**Your assignment:**
For this exercise, retype all the data exactly and exclude every image.

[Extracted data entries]
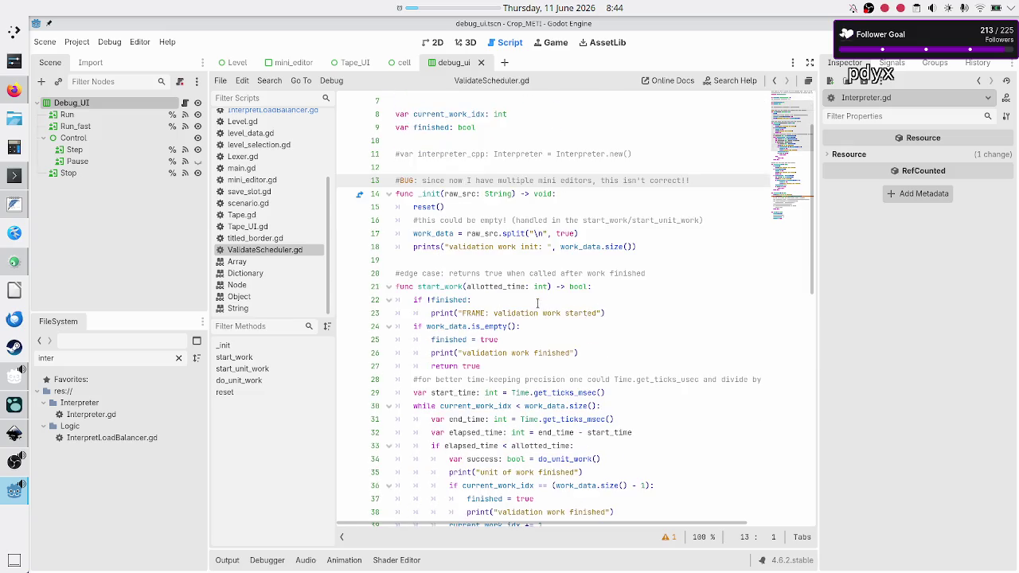
{"action": "left_click", "coordinate": [613, 234]}
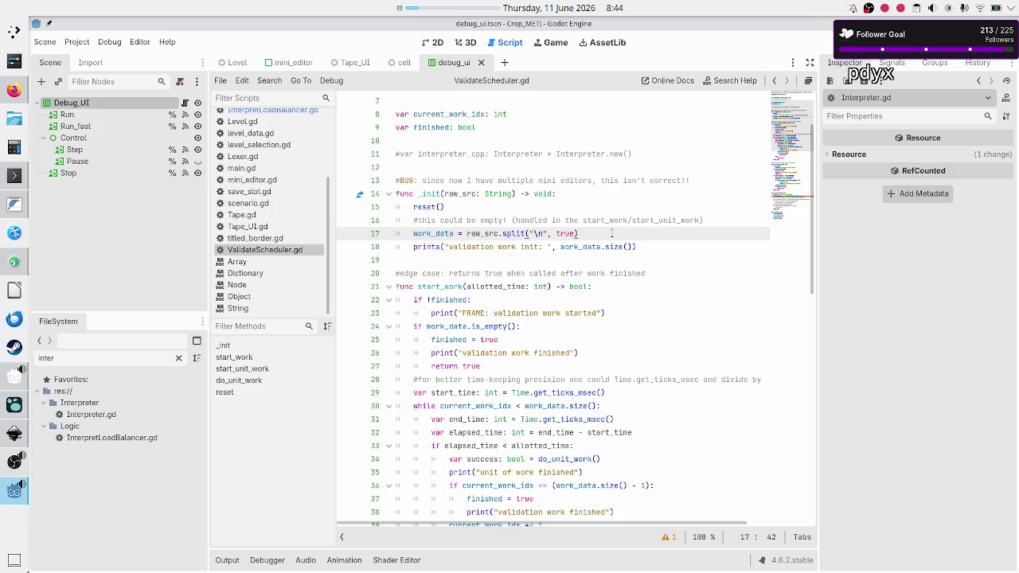
{"action": "key", "text": "Down"}
{"action": "key", "text": "Down"}
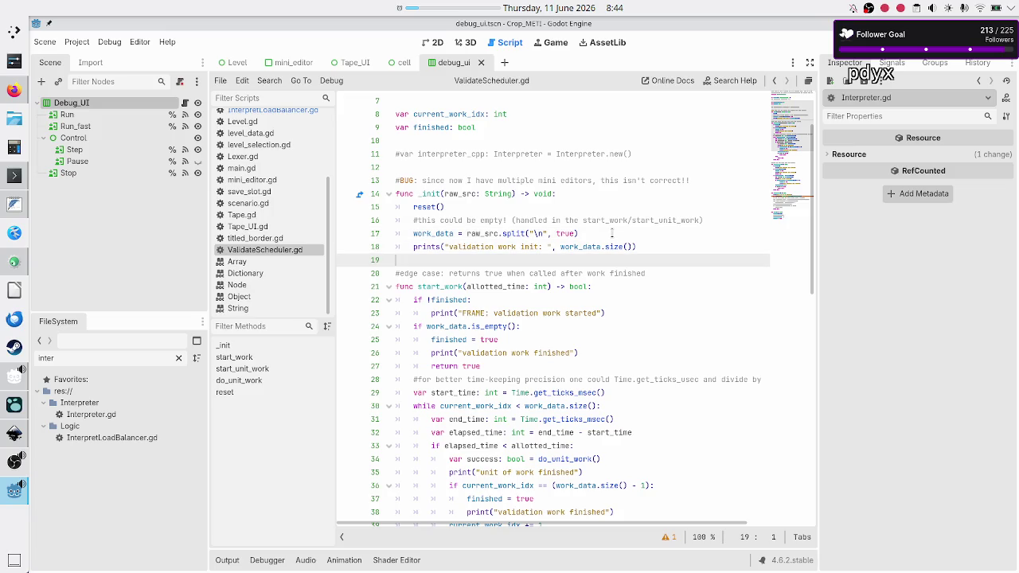
{"action": "key", "text": "Down"}
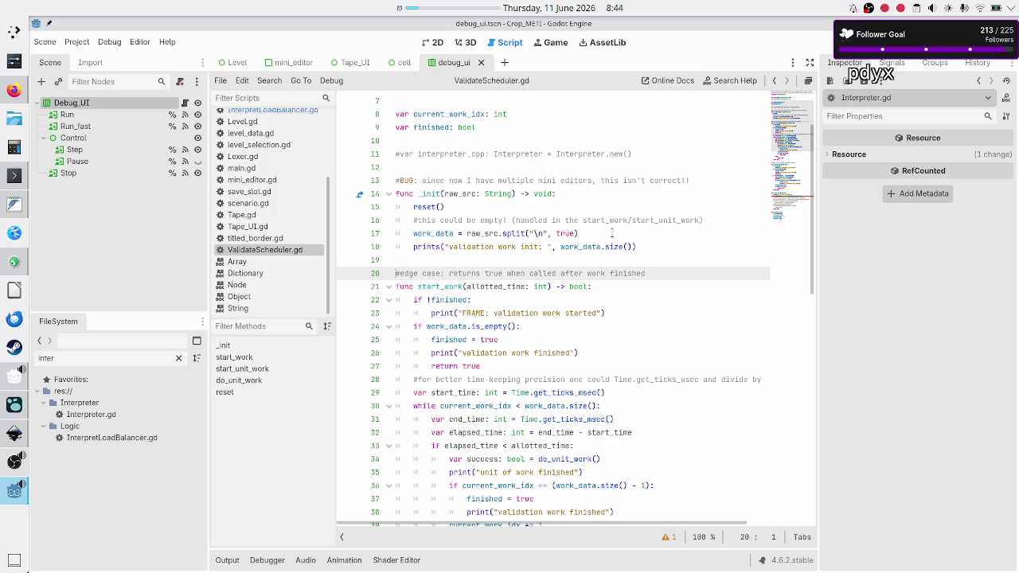
{"action": "key", "text": "shift+Down"}
{"action": "key", "text": "shift+Down"}
{"action": "key", "text": "shift+Down"}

**Your solution:**
{"action": "left_click", "coordinate": [613, 234]}
{"action": "key", "text": "Down"}
{"action": "key", "text": "Down"}
{"action": "key", "text": "Down"}
{"action": "key", "text": "shift+Down"}
{"action": "key", "text": "shift+Down"}
{"action": "key", "text": "shift+Down"}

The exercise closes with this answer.